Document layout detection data
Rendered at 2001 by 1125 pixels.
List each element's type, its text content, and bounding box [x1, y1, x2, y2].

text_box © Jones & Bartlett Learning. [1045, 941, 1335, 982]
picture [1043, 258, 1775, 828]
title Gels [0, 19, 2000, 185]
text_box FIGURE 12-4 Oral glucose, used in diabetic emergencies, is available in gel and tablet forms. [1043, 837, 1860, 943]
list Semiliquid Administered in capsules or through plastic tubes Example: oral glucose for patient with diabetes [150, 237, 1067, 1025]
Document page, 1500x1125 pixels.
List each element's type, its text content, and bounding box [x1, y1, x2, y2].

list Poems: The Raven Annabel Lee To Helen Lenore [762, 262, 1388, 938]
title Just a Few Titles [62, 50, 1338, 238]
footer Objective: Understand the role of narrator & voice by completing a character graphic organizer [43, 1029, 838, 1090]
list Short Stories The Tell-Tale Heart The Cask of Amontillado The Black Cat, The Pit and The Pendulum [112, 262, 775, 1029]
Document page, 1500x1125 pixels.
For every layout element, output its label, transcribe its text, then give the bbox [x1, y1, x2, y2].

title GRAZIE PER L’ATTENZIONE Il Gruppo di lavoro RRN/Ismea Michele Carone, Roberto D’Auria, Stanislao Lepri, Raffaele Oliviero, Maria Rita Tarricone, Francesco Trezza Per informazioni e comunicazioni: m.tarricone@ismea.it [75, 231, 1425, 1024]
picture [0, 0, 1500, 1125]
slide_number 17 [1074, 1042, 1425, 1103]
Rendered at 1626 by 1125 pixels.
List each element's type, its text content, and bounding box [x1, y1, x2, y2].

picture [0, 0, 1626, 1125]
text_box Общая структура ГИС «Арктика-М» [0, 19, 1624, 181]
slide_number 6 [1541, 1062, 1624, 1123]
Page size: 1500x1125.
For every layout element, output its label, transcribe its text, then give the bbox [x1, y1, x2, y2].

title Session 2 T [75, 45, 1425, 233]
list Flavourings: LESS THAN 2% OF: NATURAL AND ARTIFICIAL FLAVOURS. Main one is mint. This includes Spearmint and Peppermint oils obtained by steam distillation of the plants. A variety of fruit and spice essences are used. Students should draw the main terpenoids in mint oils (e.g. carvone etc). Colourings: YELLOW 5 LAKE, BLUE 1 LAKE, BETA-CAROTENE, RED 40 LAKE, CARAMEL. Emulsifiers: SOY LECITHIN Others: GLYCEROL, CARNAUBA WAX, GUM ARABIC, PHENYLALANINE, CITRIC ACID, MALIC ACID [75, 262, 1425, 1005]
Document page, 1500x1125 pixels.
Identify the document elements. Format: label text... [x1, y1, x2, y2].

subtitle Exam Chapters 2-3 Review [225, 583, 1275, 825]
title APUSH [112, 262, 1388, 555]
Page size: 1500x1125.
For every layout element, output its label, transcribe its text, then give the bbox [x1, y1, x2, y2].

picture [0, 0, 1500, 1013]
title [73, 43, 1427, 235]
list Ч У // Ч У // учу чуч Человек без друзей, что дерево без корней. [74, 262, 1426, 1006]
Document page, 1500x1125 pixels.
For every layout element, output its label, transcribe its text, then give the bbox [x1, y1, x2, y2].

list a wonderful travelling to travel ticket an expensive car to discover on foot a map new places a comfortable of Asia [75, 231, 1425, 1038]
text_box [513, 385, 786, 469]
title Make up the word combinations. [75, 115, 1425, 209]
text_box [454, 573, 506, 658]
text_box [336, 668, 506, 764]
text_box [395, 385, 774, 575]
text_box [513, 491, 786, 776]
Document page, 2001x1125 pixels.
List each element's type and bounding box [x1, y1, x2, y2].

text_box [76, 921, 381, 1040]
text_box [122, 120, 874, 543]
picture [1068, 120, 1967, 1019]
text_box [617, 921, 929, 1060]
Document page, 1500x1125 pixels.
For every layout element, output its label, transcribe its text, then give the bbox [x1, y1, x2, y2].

▶ **Task**
Could you retype exactly the lines above from the one containing "text_box [336, 668, 506, 764]" through the last line of the records, both included, and nothing else?

▶ **Task response**
text_box [336, 668, 506, 764]
text_box [395, 385, 774, 575]
text_box [513, 491, 786, 776]
Document page, 2001x1125 pixels.
List each element's type and bounding box [x1, y1, x2, y2].

text_box [76, 921, 381, 1040]
text_box [122, 120, 874, 543]
picture [1068, 120, 1967, 1019]
text_box [617, 921, 929, 1060]
Document page, 1500x1125 pixels.
For every layout element, output its label, transcribe its text, then give the bbox [x1, y1, x2, y2].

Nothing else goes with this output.